Dataset entries
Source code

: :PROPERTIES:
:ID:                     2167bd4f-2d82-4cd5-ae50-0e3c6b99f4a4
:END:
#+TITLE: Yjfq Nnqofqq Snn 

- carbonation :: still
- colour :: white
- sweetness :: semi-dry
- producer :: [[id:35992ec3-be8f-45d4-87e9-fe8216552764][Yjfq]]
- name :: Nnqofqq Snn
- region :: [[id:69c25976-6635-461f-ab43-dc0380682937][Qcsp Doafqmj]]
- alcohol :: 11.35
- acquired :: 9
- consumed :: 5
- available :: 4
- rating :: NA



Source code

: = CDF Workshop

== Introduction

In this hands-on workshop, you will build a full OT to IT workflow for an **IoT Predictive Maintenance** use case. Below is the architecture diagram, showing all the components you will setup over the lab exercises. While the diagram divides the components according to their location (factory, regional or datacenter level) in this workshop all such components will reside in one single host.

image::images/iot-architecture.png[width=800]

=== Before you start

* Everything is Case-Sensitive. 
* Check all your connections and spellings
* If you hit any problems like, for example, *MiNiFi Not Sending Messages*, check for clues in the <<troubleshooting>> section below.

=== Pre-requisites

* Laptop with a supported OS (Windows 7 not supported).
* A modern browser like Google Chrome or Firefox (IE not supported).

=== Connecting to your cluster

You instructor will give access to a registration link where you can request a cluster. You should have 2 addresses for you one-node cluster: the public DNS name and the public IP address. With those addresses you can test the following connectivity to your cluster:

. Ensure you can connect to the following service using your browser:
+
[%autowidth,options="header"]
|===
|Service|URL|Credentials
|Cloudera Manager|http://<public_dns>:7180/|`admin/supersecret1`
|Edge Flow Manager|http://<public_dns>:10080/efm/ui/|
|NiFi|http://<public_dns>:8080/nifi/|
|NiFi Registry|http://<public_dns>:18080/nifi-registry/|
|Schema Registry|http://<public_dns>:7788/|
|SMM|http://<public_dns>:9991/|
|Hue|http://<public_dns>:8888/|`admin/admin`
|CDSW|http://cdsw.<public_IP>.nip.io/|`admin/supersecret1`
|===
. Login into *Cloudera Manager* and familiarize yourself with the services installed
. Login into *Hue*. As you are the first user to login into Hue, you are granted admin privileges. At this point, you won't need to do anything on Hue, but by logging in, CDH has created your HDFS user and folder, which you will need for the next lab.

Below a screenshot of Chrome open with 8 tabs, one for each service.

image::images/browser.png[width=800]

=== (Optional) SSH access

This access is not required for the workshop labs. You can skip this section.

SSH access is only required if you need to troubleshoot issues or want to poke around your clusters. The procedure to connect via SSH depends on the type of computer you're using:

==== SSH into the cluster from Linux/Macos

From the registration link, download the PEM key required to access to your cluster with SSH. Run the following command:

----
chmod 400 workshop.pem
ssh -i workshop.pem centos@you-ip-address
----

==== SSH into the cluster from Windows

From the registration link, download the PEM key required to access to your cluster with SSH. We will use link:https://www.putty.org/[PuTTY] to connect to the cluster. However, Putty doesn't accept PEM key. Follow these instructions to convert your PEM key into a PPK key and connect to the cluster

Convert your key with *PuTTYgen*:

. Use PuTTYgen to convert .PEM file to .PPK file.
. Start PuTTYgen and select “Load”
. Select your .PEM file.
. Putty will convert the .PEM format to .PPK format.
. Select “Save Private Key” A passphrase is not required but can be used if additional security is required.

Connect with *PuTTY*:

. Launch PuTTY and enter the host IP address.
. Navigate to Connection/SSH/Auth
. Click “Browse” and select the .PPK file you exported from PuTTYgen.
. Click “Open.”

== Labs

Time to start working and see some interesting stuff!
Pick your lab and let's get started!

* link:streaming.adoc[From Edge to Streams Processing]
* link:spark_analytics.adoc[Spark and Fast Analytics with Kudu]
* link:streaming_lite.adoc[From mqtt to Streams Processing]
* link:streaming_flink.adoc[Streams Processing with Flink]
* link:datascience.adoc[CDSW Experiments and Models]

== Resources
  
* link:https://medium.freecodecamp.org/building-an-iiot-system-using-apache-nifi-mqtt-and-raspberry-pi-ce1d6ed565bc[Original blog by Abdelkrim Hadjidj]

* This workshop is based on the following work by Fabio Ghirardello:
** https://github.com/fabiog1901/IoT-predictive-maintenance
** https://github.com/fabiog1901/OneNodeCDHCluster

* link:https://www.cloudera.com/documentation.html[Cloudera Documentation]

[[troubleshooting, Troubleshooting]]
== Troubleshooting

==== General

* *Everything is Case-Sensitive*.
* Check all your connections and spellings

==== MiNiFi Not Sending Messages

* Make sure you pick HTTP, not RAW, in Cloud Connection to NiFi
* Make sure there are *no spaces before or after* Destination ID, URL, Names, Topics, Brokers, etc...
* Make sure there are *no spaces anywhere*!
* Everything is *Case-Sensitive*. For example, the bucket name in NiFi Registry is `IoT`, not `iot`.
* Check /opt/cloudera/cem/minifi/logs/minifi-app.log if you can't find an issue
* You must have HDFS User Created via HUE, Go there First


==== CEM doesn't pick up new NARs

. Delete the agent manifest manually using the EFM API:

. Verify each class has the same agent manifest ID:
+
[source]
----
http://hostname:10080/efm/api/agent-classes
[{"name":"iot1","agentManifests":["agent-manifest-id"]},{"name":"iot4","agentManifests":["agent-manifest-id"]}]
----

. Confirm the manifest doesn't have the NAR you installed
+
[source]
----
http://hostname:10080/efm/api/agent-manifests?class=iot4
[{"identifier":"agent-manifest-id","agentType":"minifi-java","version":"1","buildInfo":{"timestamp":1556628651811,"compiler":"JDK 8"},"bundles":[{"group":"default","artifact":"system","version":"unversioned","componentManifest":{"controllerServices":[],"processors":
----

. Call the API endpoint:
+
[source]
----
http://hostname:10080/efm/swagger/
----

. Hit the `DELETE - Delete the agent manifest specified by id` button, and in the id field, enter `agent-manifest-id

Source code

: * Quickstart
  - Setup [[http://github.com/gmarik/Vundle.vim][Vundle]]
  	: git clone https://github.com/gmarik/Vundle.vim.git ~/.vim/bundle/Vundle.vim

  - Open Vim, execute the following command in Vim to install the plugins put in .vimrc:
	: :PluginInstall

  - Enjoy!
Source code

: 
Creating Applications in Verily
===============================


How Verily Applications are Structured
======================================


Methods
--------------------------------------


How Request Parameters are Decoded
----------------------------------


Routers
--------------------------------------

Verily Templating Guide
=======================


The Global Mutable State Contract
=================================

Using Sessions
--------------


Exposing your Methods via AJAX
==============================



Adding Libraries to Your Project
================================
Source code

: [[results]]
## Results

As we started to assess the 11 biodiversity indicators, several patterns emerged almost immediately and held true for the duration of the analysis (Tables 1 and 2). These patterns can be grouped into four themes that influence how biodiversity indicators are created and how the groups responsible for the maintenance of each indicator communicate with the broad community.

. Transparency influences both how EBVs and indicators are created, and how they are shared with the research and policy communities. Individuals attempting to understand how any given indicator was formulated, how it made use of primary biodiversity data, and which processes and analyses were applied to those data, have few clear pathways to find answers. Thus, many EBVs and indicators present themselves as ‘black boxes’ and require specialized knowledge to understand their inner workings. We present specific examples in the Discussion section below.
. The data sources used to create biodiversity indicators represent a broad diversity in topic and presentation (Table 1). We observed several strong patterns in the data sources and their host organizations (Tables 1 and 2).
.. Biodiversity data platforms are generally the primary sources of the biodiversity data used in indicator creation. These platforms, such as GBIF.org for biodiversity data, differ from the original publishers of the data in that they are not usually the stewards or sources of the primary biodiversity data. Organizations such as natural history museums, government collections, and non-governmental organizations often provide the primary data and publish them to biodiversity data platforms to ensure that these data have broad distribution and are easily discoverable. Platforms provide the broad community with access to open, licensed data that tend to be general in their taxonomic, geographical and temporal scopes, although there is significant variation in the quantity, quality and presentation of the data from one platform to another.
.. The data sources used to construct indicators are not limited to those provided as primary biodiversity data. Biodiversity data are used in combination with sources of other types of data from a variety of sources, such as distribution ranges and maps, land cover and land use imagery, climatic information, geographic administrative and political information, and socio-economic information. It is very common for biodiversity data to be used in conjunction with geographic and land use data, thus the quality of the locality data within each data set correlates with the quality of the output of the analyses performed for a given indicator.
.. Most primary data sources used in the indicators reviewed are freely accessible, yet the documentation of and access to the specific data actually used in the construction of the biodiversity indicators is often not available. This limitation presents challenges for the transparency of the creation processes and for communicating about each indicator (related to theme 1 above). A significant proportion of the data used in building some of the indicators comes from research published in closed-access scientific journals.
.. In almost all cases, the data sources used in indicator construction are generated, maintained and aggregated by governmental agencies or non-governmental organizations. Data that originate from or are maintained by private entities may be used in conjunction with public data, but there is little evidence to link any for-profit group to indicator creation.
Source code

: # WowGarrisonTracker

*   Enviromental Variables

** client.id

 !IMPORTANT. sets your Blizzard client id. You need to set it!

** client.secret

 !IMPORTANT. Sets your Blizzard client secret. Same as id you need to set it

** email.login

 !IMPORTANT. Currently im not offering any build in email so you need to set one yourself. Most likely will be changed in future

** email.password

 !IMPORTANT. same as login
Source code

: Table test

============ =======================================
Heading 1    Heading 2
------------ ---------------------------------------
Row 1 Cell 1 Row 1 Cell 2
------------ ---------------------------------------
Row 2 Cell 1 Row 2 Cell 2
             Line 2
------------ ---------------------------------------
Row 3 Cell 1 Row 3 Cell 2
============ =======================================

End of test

▸ Job item: Only one stretch of the entries above is wanted: the lines from the one containing "- carbonation :: still" through the one containing "In this hands-on". Please reproduce it exactly.

▸ Response:
- carbonation :: still
- colour :: white
- sweetness :: semi-dry
- producer :: [[id:35992ec3-be8f-45d4-87e9-fe8216552764][Yjfq]]
- name :: Nnqofqq Snn
- region :: [[id:69c25976-6635-461f-ab43-dc0380682937][Qcsp Doafqmj]]
- alcohol :: 11.35
- acquired :: 9
- consumed :: 5
- available :: 4
- rating :: NA



Source code

: = CDF Workshop

== Introduction

In this hands-on workshop, you will build a full OT to IT workflow for an **IoT Predictive Maintenance** use case. Below is the architecture diagram, showing all the components you will setup over the lab exercises. While the diagram divides the components according to their location (factory, regional or datacenter level) in this workshop all such components will reside in one single host.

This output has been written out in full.